Die Steiermark war einst ein Land, in dem Bär und Luchs sich begegneten, der Wolf durch streifte, viele Gämsen die Bergspitzen säumten - ein Realitäts-Check zum Schwerpunkt Artenvielfalt.

Von diesem Wilderei-Skandal hat die „Steirerkrone“ jüngst berichtet: Ein streng geschützter Steinadler soll illegal abgeschossen worden sein. Dass nicht nur er dieses Schicksal erlitten hat, sondern auch der eine oder andere Bär - davon ist leider auszugehen. Denn: In der Steiermark lebten, und so lange ist es noch gar nicht her, einmal viele Bären.

Langjährige Leser erinnern sich an „Mira“, „Cilka“ „Djuro“, die zwei Weibchen und das Männchen, die im Mariazellerland ausgesetzt worden sind - und zwischen 1991 und 2006 für insgesamt 31 Nachkommen gesorgt haben. Die Freude war - bis auf ein paar geplünderte Bienenstöcke und einige gerissene Schafe - recht groß in der Bevölkerung. Aber nicht von langer Dauer. „Obwohl die drei und die ersten beiden Nachfahren ,Maridl’ und ,Mona’ mit Sendern ausgestattet worden sind, ist kein einziger der Bären mehr da“, weiß der bekannte Bärenanwalt Georg Rauer.

Dass sie alle abgewandert oder sich in Luft aufgelöst haben, ist nicht anzunehmen. Rauer: „Wo große Beutegreifer vorkommen gibt es leider Wilderer. In einem Fall wurde das sogar nachgewiesen - der ausgestopfte Bär fand sich im Keller eines Jägers.“ Weitere Auswilderungen wurden verworfen; nicht zuletzt zum Schutz der Tiere.

Derzeit gibt es keinen einzigen Bären in der Steiermark, zum letzten Mal nachgewiesen wurde einer im Jahr 2012, der auf der „Durchreise“ war.

Beim Wolf ist es nicht anders.

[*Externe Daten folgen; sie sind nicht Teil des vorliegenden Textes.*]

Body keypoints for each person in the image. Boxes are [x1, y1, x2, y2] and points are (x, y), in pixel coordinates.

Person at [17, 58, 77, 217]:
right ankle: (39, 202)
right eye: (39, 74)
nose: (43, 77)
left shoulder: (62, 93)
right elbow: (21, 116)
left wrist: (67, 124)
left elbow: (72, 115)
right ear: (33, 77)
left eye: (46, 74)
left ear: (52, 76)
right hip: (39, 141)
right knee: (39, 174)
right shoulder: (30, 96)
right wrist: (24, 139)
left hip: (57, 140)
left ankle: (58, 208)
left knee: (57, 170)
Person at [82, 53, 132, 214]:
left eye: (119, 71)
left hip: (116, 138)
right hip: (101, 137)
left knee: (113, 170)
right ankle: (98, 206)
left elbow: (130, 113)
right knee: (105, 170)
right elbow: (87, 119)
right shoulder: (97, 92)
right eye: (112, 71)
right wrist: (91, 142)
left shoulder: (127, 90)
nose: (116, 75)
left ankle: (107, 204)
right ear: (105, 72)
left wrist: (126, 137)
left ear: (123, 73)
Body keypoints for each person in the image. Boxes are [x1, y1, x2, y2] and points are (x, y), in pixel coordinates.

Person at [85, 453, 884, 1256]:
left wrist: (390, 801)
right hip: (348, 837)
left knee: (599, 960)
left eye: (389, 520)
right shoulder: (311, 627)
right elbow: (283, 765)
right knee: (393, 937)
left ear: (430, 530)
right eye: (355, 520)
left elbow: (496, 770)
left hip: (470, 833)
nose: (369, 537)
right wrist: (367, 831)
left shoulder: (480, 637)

Laut Rauer ziehen sie nur sporadisch durch, haben in der Steiermark keinen fixen Standort.

Weitere Tierarten, die vom Menschen „angezählt“ sind, kennt Lukas Zangl vom Universalmuseum Joanneum:

Luchs: Zum letzten Mal hat er vor 150 Jahren belegbar in unserem Bundesland gelebt. Seither gibt es nur noch vereinzelt Sichtungen.

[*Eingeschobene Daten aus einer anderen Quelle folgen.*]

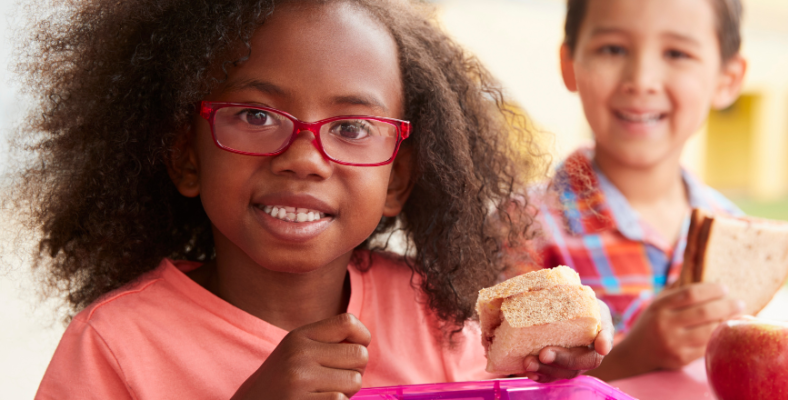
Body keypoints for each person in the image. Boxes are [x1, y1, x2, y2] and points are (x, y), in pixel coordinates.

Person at [18, 0, 612, 398]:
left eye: (352, 127)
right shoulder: (115, 344)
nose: (303, 157)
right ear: (187, 156)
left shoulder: (434, 318)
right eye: (255, 115)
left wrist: (547, 382)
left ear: (397, 181)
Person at [528, 0, 750, 381]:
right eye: (613, 48)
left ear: (726, 79)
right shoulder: (522, 228)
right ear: (570, 65)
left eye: (677, 53)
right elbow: (505, 384)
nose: (642, 79)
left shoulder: (738, 233)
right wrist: (633, 355)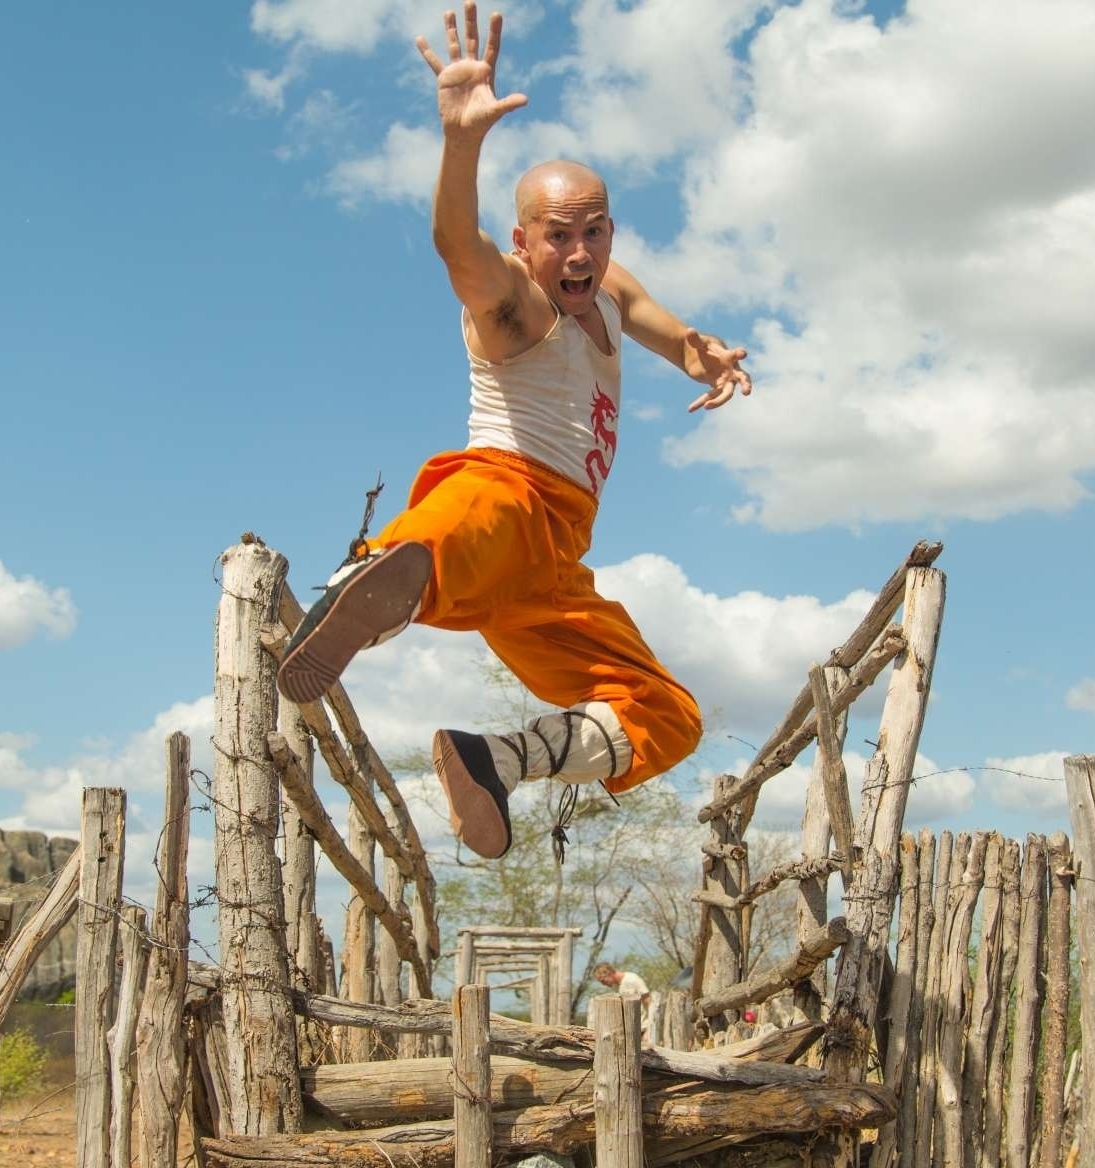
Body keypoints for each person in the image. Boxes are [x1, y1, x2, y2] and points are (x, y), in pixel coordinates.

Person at [278, 2, 752, 860]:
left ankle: (490, 761)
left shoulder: (608, 290)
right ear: (526, 244)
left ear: (609, 232)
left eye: (593, 233)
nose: (579, 256)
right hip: (510, 490)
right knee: (465, 521)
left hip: (557, 563)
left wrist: (702, 356)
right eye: (559, 238)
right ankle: (373, 590)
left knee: (668, 715)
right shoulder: (512, 305)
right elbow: (456, 246)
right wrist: (462, 141)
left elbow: (656, 320)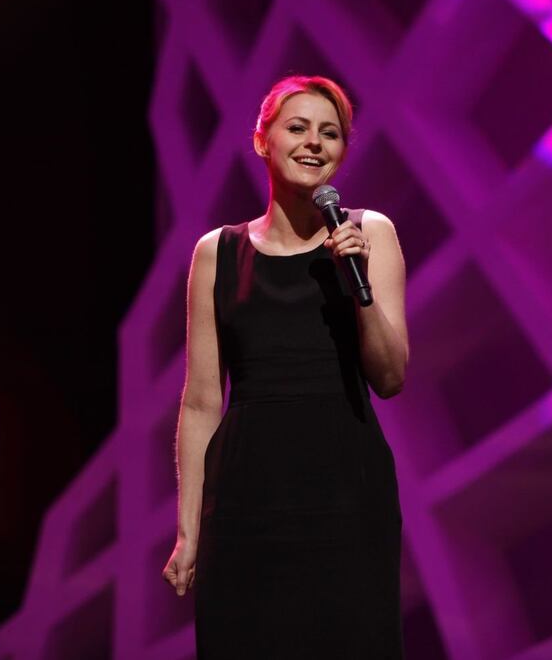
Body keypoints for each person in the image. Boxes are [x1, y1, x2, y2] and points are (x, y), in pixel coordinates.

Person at [161, 74, 409, 658]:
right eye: (297, 128)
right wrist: (190, 530)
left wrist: (357, 287)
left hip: (347, 496)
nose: (314, 143)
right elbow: (200, 400)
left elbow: (392, 377)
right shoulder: (216, 251)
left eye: (331, 133)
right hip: (247, 502)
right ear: (262, 141)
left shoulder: (370, 233)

Wildkatze: Sie verschwand in den 1950ern vom steirischen Radar.

Große Hufeisennase: Diese Fledermausart wurde vielfach ihrer Unterkünfte beraubt, die in der Landwirtschaft eingesetzten Pestizide entzogen ihr auch noch die Nahrung. Ganz wenige Tiere gibt es noch, etwa beim Schloss Eggenberg in Graz.

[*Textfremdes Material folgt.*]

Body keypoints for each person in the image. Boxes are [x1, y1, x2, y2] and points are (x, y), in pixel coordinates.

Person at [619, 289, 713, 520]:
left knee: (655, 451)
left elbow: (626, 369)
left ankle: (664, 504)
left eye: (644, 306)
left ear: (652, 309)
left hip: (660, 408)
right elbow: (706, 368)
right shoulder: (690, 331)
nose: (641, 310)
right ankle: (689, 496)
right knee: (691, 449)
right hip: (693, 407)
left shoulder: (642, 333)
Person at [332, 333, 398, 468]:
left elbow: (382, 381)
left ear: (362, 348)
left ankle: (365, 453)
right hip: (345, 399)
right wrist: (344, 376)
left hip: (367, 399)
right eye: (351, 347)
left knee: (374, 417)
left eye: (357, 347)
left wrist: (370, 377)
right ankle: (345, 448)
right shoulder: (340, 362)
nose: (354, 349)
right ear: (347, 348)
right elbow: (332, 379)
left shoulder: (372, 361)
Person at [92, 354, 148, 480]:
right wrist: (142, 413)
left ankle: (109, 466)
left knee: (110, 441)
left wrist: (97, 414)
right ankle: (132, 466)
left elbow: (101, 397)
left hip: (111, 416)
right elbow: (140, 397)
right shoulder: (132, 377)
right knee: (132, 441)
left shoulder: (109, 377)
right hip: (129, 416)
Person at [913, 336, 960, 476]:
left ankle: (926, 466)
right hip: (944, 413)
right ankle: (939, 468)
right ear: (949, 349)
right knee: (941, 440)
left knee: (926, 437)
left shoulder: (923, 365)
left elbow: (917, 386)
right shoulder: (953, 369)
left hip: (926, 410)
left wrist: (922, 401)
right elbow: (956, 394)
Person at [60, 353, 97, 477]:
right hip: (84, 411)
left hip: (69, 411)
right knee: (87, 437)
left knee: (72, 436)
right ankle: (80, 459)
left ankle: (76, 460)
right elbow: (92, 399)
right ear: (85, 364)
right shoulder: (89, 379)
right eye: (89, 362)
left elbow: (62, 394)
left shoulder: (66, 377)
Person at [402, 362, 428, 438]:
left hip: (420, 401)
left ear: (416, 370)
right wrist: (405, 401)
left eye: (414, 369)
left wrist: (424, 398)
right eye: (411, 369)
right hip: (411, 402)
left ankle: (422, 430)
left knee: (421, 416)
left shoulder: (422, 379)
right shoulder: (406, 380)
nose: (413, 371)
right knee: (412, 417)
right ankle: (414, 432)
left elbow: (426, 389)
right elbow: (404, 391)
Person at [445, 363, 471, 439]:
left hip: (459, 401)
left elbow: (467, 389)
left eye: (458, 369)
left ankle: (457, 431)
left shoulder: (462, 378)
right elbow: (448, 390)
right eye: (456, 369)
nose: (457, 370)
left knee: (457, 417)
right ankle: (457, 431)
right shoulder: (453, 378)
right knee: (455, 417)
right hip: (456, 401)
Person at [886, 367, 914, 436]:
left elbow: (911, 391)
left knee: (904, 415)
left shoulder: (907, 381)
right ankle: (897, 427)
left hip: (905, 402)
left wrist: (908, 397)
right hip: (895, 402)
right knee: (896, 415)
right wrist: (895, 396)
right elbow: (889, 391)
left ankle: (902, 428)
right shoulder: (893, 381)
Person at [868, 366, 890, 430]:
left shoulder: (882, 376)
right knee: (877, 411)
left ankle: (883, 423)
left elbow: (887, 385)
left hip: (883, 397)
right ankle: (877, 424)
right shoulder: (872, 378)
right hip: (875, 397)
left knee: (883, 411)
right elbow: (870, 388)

Blauracke: Lediglich eine Handvoll dieser prachtvollen Vögel hat bislang dem Tod getrotzt. Auch hier ist die intensive Landwirtschaft Hauptverschulder.

Die Hornotter: Wieder hat hier der Mensch seine Hand im Untergang dieser Tiergattung im Spiel: Der Lebensraum wird immer kleiner. Und: Das geschützte Tier wird illegal abgefangen und geht laut Zangl in den Reptilienhandel.

Wachtelkönig: Nur noch ganz selten hallt sein typischer Ruf; dennoch wird immer wieder neu diskutiert, ob man ihn schützen muss.

Gams: Einst stolzer Bewohner so vieler rauer Felswände ist sie in der Steiermark selten geworden. Wird sogar, gegen den Willen der Jägerschaft, auf manchen Flächen ganzjährig bejagt, weil Lebensraum fehlt.

Goldschakal: Sein Bestand hat sich inzwischen erholt - womit er allerdings wieder bejagt werden darf - und seine Tage vermutlich damit wieder gezählt sind.